EXERCISE PROMPT:
Please rewrite the text of all the records below, swapping "Melitta" for "Philips" and leaving everything else unchanged.

Data records
++++++++++
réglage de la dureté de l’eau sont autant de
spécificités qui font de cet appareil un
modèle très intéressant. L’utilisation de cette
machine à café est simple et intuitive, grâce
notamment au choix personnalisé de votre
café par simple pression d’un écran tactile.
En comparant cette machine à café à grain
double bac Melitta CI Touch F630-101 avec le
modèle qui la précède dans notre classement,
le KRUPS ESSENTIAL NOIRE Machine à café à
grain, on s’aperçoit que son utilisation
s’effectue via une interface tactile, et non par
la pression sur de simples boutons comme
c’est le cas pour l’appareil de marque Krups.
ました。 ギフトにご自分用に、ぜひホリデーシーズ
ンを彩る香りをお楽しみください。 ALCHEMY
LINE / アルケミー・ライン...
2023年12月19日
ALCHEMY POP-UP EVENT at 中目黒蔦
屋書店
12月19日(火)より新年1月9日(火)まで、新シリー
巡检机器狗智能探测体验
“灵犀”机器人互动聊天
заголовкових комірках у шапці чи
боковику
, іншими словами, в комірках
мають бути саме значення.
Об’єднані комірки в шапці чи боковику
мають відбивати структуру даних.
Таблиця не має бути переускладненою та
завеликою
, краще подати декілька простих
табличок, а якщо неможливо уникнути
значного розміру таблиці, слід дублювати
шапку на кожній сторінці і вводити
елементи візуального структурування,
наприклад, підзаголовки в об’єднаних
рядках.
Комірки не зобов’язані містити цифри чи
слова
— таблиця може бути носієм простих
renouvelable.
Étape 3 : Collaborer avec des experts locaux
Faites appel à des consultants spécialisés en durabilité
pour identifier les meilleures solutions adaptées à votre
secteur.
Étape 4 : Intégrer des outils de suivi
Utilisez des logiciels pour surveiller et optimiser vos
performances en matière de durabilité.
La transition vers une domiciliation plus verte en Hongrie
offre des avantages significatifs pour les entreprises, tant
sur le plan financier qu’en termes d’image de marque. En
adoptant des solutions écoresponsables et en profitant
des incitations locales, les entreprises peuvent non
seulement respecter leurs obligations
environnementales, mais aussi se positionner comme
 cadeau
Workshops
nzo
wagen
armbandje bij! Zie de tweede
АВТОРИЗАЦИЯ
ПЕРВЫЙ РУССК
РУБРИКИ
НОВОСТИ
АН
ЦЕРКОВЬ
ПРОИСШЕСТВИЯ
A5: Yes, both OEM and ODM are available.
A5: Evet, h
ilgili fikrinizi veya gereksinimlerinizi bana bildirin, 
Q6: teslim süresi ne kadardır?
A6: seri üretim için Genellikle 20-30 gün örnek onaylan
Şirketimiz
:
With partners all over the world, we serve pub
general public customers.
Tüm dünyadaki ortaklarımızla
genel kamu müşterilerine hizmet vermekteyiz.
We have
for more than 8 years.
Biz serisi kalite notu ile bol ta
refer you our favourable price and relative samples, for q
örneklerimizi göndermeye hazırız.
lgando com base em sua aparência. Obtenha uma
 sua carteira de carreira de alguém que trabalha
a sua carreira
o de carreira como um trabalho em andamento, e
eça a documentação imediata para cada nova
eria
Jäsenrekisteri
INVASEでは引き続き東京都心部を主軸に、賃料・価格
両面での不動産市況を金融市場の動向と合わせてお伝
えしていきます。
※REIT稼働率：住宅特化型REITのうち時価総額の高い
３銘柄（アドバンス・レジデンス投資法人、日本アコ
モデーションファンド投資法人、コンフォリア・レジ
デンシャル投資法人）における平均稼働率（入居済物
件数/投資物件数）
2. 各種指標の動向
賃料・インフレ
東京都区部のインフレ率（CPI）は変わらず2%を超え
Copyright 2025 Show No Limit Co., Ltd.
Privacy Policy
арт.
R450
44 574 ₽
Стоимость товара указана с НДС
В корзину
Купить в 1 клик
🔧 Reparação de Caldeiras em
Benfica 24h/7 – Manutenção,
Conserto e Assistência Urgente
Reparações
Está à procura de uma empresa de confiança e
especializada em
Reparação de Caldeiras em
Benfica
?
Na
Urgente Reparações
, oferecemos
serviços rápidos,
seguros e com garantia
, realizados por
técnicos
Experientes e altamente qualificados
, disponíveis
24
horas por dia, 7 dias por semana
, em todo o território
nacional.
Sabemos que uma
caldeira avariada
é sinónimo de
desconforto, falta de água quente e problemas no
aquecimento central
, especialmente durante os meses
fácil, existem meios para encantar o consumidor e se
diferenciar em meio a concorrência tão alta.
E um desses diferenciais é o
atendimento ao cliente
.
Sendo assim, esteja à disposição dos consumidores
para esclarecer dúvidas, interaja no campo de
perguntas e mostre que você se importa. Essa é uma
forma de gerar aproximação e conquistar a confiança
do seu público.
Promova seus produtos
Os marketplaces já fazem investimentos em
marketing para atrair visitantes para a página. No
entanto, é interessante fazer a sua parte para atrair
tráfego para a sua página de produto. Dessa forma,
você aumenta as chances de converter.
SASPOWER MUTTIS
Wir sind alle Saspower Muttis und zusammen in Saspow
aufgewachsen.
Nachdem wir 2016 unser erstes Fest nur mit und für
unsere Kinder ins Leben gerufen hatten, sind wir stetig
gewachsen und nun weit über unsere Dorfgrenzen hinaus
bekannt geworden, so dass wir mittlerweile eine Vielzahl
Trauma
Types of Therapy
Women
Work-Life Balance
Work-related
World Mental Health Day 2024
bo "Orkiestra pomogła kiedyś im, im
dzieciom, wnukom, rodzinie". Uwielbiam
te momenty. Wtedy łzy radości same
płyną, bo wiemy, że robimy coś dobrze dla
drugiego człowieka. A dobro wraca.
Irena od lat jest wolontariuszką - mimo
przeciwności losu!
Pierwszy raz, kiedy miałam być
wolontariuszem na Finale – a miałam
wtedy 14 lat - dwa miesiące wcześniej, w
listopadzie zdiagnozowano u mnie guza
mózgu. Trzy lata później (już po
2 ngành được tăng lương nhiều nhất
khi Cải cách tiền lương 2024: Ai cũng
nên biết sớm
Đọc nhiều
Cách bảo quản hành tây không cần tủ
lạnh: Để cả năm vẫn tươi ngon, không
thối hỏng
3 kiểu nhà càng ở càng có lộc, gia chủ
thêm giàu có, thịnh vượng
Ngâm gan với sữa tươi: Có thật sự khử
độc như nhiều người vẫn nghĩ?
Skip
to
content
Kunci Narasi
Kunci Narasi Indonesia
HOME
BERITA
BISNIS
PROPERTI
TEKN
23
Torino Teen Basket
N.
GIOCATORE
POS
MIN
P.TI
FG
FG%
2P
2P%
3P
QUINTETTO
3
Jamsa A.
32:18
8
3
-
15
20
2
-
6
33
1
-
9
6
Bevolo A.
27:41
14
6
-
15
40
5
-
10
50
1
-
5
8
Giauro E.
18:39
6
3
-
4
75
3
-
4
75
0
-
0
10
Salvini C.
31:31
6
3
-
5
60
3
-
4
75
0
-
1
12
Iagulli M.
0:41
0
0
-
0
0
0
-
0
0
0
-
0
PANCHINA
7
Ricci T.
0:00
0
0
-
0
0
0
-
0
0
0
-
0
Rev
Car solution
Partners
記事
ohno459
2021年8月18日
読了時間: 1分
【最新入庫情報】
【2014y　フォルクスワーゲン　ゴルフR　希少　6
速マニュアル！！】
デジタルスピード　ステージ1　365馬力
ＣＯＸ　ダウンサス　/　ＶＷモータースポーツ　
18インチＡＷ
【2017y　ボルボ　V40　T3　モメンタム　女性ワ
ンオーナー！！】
++++++++++
OUTPUT FOR THIS EXERCISE:
réglage de la dureté de l’eau sont autant de
spécificités qui font de cet appareil un
modèle très intéressant. L’utilisation de cette
machine à café est simple et intuitive, grâce
notamment au choix personnalisé de votre
café par simple pression d’un écran tactile.
En comparant cette machine à café à grain
double bac Philips CI Touch F630-101 avec le
modèle qui la précède dans notre classement,
le KRUPS ESSENTIAL NOIRE Machine à café à
grain, on s’aperçoit que son utilisation
s’effectue via une interface tactile, et non par
la pression sur de simples boutons comme
c’est le cas pour l’appareil de marque Krups.
ました。 ギフトにご自分用に、ぜひホリデーシーズ
ンを彩る香りをお楽しみください。 ALCHEMY
LINE / アルケミー・ライン...
2023年12月19日
ALCHEMY POP-UP EVENT at 中目黒蔦
屋書店
12月19日(火)より新年1月9日(火)まで、新シリー
巡检机器狗智能探测体验
“灵犀”机器人互动聊天
заголовкових комірках у шапці чи
боковику
, іншими словами, в комірках
мають бути саме значення.
Об’єднані комірки в шапці чи боковику
мають відбивати структуру даних.
Таблиця не має бути переускладненою та
завеликою
, краще подати декілька простих
табличок, а якщо неможливо уникнути
значного розміру таблиці, слід дублювати
шапку на кожній сторінці і вводити
елементи візуального структурування,
наприклад, підзаголовки в об’єднаних
рядках.
Комірки не зобов’язані містити цифри чи
слова
— таблиця може бути носієм простих
renouvelable.
Étape 3 : Collaborer avec des experts locaux
Faites appel à des consultants spécialisés en durabilité
pour identifier les meilleures solutions adaptées à votre
secteur.
Étape 4 : Intégrer des outils de suivi
Utilisez des logiciels pour surveiller et optimiser vos
performances en matière de durabilité.
La transition vers une domiciliation plus verte en Hongrie
offre des avantages significatifs pour les entreprises, tant
sur le plan financier qu’en termes d’image de marque. En
adoptant des solutions écoresponsables et en profitant
des incitations locales, les entreprises peuvent non
seulement respecter leurs obligations
environnementales, mais aussi se positionner comme
 cadeau
Workshops
nzo
wagen
armbandje bij! Zie de tweede
АВТОРИЗАЦИЯ
ПЕРВЫЙ РУССК
РУБРИКИ
НОВОСТИ
АН
ЦЕРКОВЬ
ПРОИСШЕСТВИЯ
A5: Yes, both OEM and ODM are available.
A5: Evet, h
ilgili fikrinizi veya gereksinimlerinizi bana bildirin, 
Q6: teslim süresi ne kadardır?
A6: seri üretim için Genellikle 20-30 gün örnek onaylan
Şirketimiz
:
With partners all over the world, we serve pub
general public customers.
Tüm dünyadaki ortaklarımızla
genel kamu müşterilerine hizmet vermekteyiz.
We have
for more than 8 years.
Biz serisi kalite notu ile bol ta
refer you our favourable price and relative samples, for q
örneklerimizi göndermeye hazırız.
lgando com base em sua aparência. Obtenha uma
 sua carteira de carreira de alguém que trabalha
a sua carreira
o de carreira como um trabalho em andamento, e
eça a documentação imediata para cada nova
eria
Jäsenrekisteri
INVASEでは引き続き東京都心部を主軸に、賃料・価格
両面での不動産市況を金融市場の動向と合わせてお伝
えしていきます。
※REIT稼働率：住宅特化型REITのうち時価総額の高い
３銘柄（アドバンス・レジデンス投資法人、日本アコ
モデーションファンド投資法人、コンフォリア・レジ
デンシャル投資法人）における平均稼働率（入居済物
件数/投資物件数）
2. 各種指標の動向
賃料・インフレ
東京都区部のインフレ率（CPI）は変わらず2%を超え
Copyright 2025 Show No Limit Co., Ltd.
Privacy Policy
арт.
R450
44 574 ₽
Стоимость товара указана с НДС
В корзину
Купить в 1 клик
🔧 Reparação de Caldeiras em
Benfica 24h/7 – Manutenção,
Conserto e Assistência Urgente
Reparações
Está à procura de uma empresa de confiança e
especializada em
Reparação de Caldeiras em
Benfica
?
Na
Urgente Reparações
, oferecemos
serviços rápidos,
seguros e com garantia
, realizados por
técnicos
Experientes e altamente qualificados
, disponíveis
24
horas por dia, 7 dias por semana
, em todo o território
nacional.
Sabemos que uma
caldeira avariada
é sinónimo de
desconforto, falta de água quente e problemas no
aquecimento central
, especialmente durante os meses
fácil, existem meios para encantar o consumidor e se
diferenciar em meio a concorrência tão alta.
E um desses diferenciais é o
atendimento ao cliente
.
Sendo assim, esteja à disposição dos consumidores
para esclarecer dúvidas, interaja no campo de
perguntas e mostre que você se importa. Essa é uma
forma de gerar aproximação e conquistar a confiança
do seu público.
Promova seus produtos
Os marketplaces já fazem investimentos em
marketing para atrair visitantes para a página. No
entanto, é interessante fazer a sua parte para atrair
tráfego para a sua página de produto. Dessa forma,
você aumenta as chances de converter.
SASPOWER MUTTIS
Wir sind alle Saspower Muttis und zusammen in Saspow
aufgewachsen.
Nachdem wir 2016 unser erstes Fest nur mit und für
unsere Kinder ins Leben gerufen hatten, sind wir stetig
gewachsen und nun weit über unsere Dorfgrenzen hinaus
bekannt geworden, so dass wir mittlerweile eine Vielzahl
Trauma
Types of Therapy
Women
Work-Life Balance
Work-related
World Mental Health Day 2024
bo "Orkiestra pomogła kiedyś im, im
dzieciom, wnukom, rodzinie". Uwielbiam
te momenty. Wtedy łzy radości same
płyną, bo wiemy, że robimy coś dobrze dla
drugiego człowieka. A dobro wraca.
Irena od lat jest wolontariuszką - mimo
przeciwności losu!
Pierwszy raz, kiedy miałam być
wolontariuszem na Finale – a miałam
wtedy 14 lat - dwa miesiące wcześniej, w
listopadzie zdiagnozowano u mnie guza
mózgu. Trzy lata później (już po
2 ngành được tăng lương nhiều nhất
khi Cải cách tiền lương 2024: Ai cũng
nên biết sớm
Đọc nhiều
Cách bảo quản hành tây không cần tủ
lạnh: Để cả năm vẫn tươi ngon, không
thối hỏng
3 kiểu nhà càng ở càng có lộc, gia chủ
thêm giàu có, thịnh vượng
Ngâm gan với sữa tươi: Có thật sự khử
độc như nhiều người vẫn nghĩ?
Skip
to
content
Kunci Narasi
Kunci Narasi Indonesia
HOME
BERITA
BISNIS
PROPERTI
TEKN
23
Torino Teen Basket
N.
GIOCATORE
POS
MIN
P.TI
FG
FG%
2P
2P%
3P
QUINTETTO
3
Jamsa A.
32:18
8
3
-
15
20
2
-
6
33
1
-
9
6
Bevolo A.
27:41
14
6
-
15
40
5
-
10
50
1
-
5
8
Giauro E.
18:39
6
3
-
4
75
3
-
4
75
0
-
0
10
Salvini C.
31:31
6
3
-
5
60
3
-
4
75
0
-
1
12
Iagulli M.
0:41
0
0
-
0
0
0
-
0
0
0
-
0
PANCHINA
7
Ricci T.
0:00
0
0
-
0
0
0
-
0
0
0
-
0
Rev
Car solution
Partners
記事
ohno459
2021年8月18日
読了時間: 1分
【最新入庫情報】
【2014y　フォルクスワーゲン　ゴルフR　希少　6
速マニュアル！！】
デジタルスピード　ステージ1　365馬力
ＣＯＸ　ダウンサス　/　ＶＷモータースポーツ　
18インチＡＷ
【2017y　ボルボ　V40　T3　モメンタム　女性ワ
ンオーナー！！】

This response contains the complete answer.